Risk factors for acromegaly
Factors, that increase the likelihood of excess growth hormone:
- Mutations in the genes;
- Average age – 40-45 years.
In some cases, the disease is hereditary and appears in 40-45 years.
Symptoms of acromegaly
Symptoms usually develop very slowly.
In children, the bones grow and appear elongated soft tissue swelling. If untreated, the child can grow up to a height 2 – 2.3 m.
Symptoms and complications in adults may include the following:
Abnormally high growth and deformation:
- Hands;
- Leg (there is a need bigger shoes);
- Person (protrudes the lower jaw and eyebrows);
- Jaws (teeth do not line up in an even number, when the mouth is closed);
- Lips;
- Language;
The emergence of carpal tunnel syndrome.
Skin changes, such as:
- Large pimples;
- Excessive sweating body due to the expansion of the sweat glands;
The voice becomes low due to the increase of the vocal cords, and soft tissues of the throat.
- Fatigue, weakness in legs and arms;
- Apnea;
- Arthritis and other joint problems;
- Gipotireoz.
Increase in liver, kidney, spleen, hearts, and / or other internal organs, which may lead to:
- Dïabetw;
- High blood pressure;
- Cardiovascular disease.
Symptoms in women:
- Irregular menstrual cycles;
- Galactorrhea (abnormal production of milk) – about 50% cases.
Symptoms in Men:
- Impotence about 50% cases.
Diagnosis of acromegaly
For the diagnosis, you must first do a physical exam.
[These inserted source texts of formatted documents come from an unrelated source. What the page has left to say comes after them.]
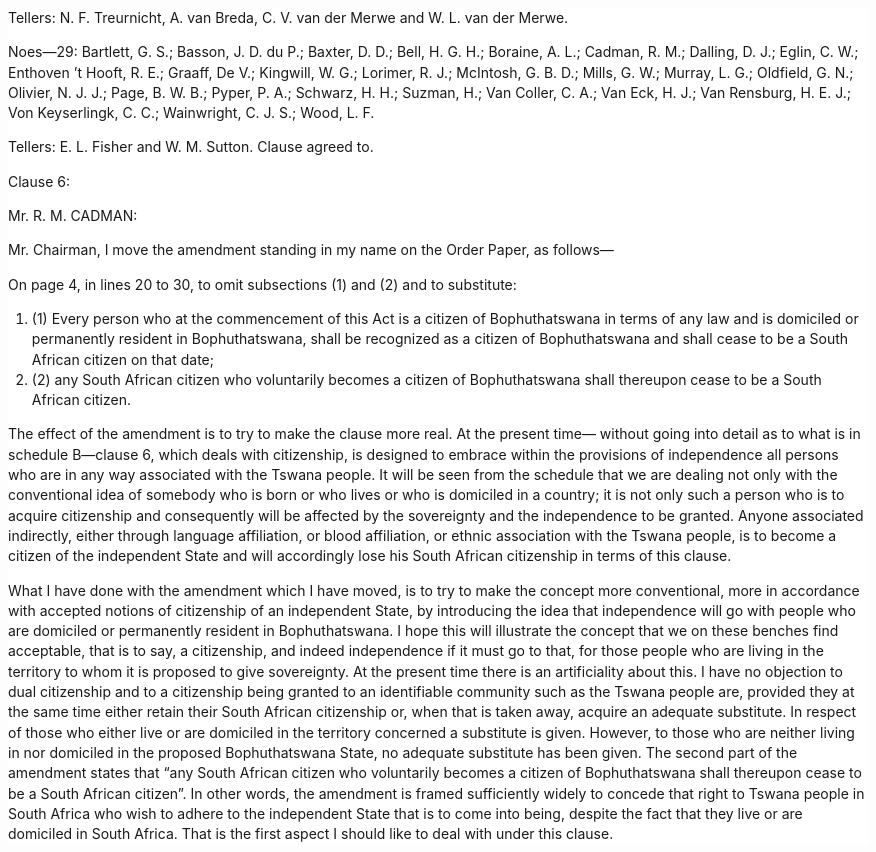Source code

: <p>Tellers: N. F. Treurnicht, A. van Breda, C. V. van der Merwe and W. L. van der Merwe.</p>

<p>Noes&#x2014;29: Bartlett, G. S.; Basson, J. D. du P.; Baxter, D. D.; Bell, H. G. H.; Boraine, A. L.; Cadman, R. M.; Dalling, D. J.; Eglin, C. W.; Enthoven &#x2019;t Hooft, R. E.; Graaff, De V.; Kingwill, W. G.; Lorimer, R. J.; McIntosh, G. B. D.; Mills, G. W.; Murray, L. G.; Oldfield, G. N.; Olivier, N. J. J.; Page, B. W. B.; Pyper, P. A.; Schwarz, H. H.; Suzman, H.; Van Coller, C. A.; Van Eck, H. J.; Van Rensburg, H. E. J.; Von Keyserlingk, C. C.; Wainwright, C. J. S.; Wood, L. F.</p>

<p>Tellers: E. L. Fisher and W. M. Sutton. Clause agreed to.</p>

<p>Clause 6:</p>

</speech>

<speech by="#cadman">

<from>Mr. <person refersTo="hansard_za">R. M. CADMAN</person>:</from>

<p>Mr. Chairman, I move the amendment standing in my name on the Order Paper, as follows&#x2014;</p>

<block name="quote">On page 4, in lines 20 to 30, to omit subsections (1) and (2) and to substitute:</block>

<ol>

<li>(1) Every person who at the commencement of this Act is a citizen of Bophuthatswana in terms of any law and is domiciled or permanently resident in Bophuthatswana, shall be recognized as a citizen of Bophuthatswana and shall cease to be a South African citizen on that date;</li>

<li>(2) any South African citizen who voluntarily becomes a citizen of Bophuthatswana shall thereupon cease to be a South African citizen.</li>

</ol>

<p>The effect of the amendment is to try to make the clause more real. At the present time&#x2014; without going into detail as to what is in schedule B&#x2014;clause 6, which deals with citizenship, is designed to embrace within the provisions of independence all persons who are in any way associated with the Tswana people. It will be seen from the schedule that we are dealing not only with the conventional idea of somebody who is born or who lives or who is domiciled in a country; it is not only such a person who is to acquire citizenship and consequently will be affected by the sovereignty and the independence to be granted. Anyone associated indirectly, either through language affiliation, or blood affiliation, or ethnic association with the Tswana people, is to become a citizen of the independent State and will accordingly lose his South African citizenship in terms of this clause.</p>

<p>What I have done with the amendment which I have moved, is to try to make the concept more conventional, more in accordance with accepted notions of citizenship of an independent State, by introducing the idea that independence will go with people who are domiciled or permanently resident in Bophuthatswana. I hope this will illustrate the concept that we on these benches find acceptable, that is to say, a citizenship, and indeed independence if it must go to that, for those people who are living in the territory to whom it is proposed to give sovereignty. At the present time there is an artificiality about this. I have no objection to dual citizenship and to a citizenship being granted to an identifiable community such as the Tswana people are, provided they at the same time either retain their South African citizenship or, when that is taken away, acquire an adequate substitute. In respect of those who either live or are domiciled in the territory concerned a substitute is given. However, to those who are neither living in nor domiciled in the proposed Bophuthatswana State, no adequate substitute has been given. The second part of the amendment states that &#x201C;any South African citizen who voluntarily becomes a citizen of Bophuthatswana shall thereupon cease to be a South African citizen&#x201D;. In other words, the amendment is framed sufficiently widely to concede that right to Tswana people in South Africa who wish to adhere to the independent State that is to come into being, despite the fact that they live or are domiciled in South <span class="col_8673-8674" refersTo="page_0298"/>Africa. That is the first aspect I should like to deal with under this clause.</p>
Often, acromegaly can safely be installed only after a year of onset.
It is necessary to do a blood test to determine the level of these substances:
- Insulin-like growth factor (IAP-R);
Increased production of growth hormone (UVHR) and other pituitary hormones.
The test can be conducted on glucose tolerance, to see, decreases if the level of growth hormone. In the case of acromegaly level will not drop.
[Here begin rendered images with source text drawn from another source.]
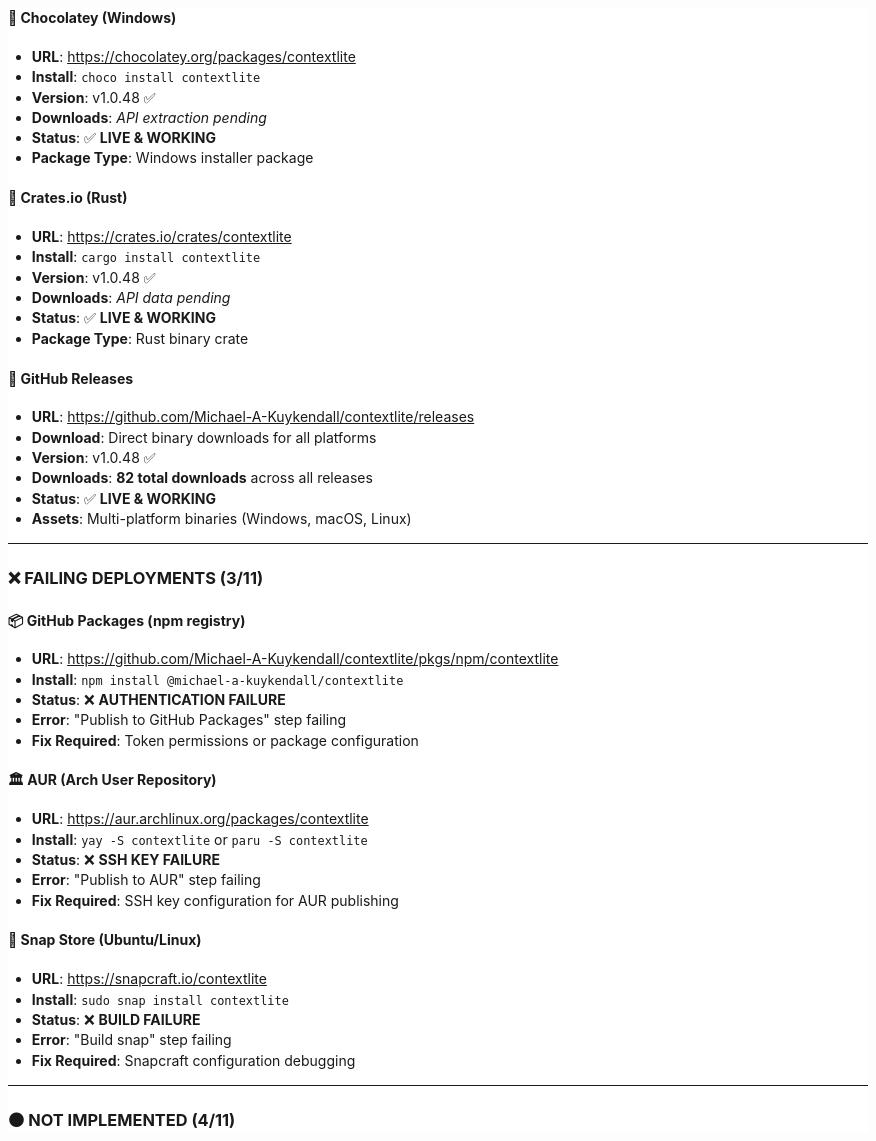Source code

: #### **🍫 Chocolatey (Windows)**
- **URL**: https://chocolatey.org/packages/contextlite
- **Install**: `choco install contextlite`
- **Version**: v1.0.48 ✅
- **Downloads**: *API extraction pending*
- **Status**: ✅ **LIVE & WORKING**
- **Package Type**: Windows installer package

#### **🦀 Crates.io (Rust)**
- **URL**: https://crates.io/crates/contextlite
- **Install**: `cargo install contextlite`
- **Version**: v1.0.48 ✅
- **Downloads**: *API data pending*
- **Status**: ✅ **LIVE & WORKING**
- **Package Type**: Rust binary crate

#### **📁 GitHub Releases**
- **URL**: https://github.com/Michael-A-Kuykendall/contextlite/releases
- **Download**: Direct binary downloads for all platforms
- **Version**: v1.0.48 ✅
- **Downloads**: **82 total downloads** across all releases
- **Status**: ✅ **LIVE & WORKING**
- **Assets**: Multi-platform binaries (Windows, macOS, Linux)

---

### ❌ **FAILING DEPLOYMENTS** (3/11)

#### **📦 GitHub Packages (npm registry)**
- **URL**: https://github.com/Michael-A-Kuykendall/contextlite/pkgs/npm/contextlite
- **Install**: `npm install @michael-a-kuykendall/contextlite`
- **Status**: ❌ **AUTHENTICATION FAILURE**
- **Error**: "Publish to GitHub Packages" step failing
- **Fix Required**: Token permissions or package configuration

#### **🏛️ AUR (Arch User Repository)**
- **URL**: https://aur.archlinux.org/packages/contextlite
- **Install**: `yay -S contextlite` or `paru -S contextlite`
- **Status**: ❌ **SSH KEY FAILURE**
- **Error**: "Publish to AUR" step failing
- **Fix Required**: SSH key configuration for AUR publishing

#### **🫰 Snap Store (Ubuntu/Linux)**
- **URL**: https://snapcraft.io/contextlite
- **Install**: `sudo snap install contextlite`
- **Status**: ❌ **BUILD FAILURE**
- **Error**: "Build snap" step failing
- **Fix Required**: Snapcraft configuration debugging

---

### ⚫ **NOT IMPLEMENTED** (4/11)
If these tests confirm acromegaly, you need to locate the tumor, which causes a disturbance. The wire:
- Computer tomography – X-ray examination using the computer, to take photos of the inside of the brain and surrounding structures;
- MRT – test, which uses magnetic radiation, to take pictures of internal body parts, in this case the head.
Treatment
The goals of treatment are as follows:
- Decreased production of growth hormone to normal levels;
- Treating the symptoms, caused by excess growth hormone;
- Treatment of other disorders (Thyroid, adrenal, genital);
- Reducing the size of the tumor.
Treatment may include:
Khirurgiyu
The tumor is removed, that, considered, cause acromegaly. In most cases, the best solution for healing.
Radiotherapy
Radiation exposure is used to reduce swelling. This method is often used, when the operation can not be performed, or medical treatment were unsuccessful.
Medication
Taking certain drugs may decrease the production of growth hormone. These include:
- Kaʙergolin (Dostineks) – oral administration;
- Perholyd (Permaks) – oral administration;
- Bromocriptine (Parlodel) – It can be assigned to the operation,to reduce swelling;
- Octreotide (Sandostatin) – injectable (It may be the most effective drug for reducing the level of growth hormone);
- Pehvysomant – injectable, if other forms of treatment are not effective enough.
Prevention of acromegaly
Currently known steps to prevent acromegaly. Early treatment helps prevent serious complications.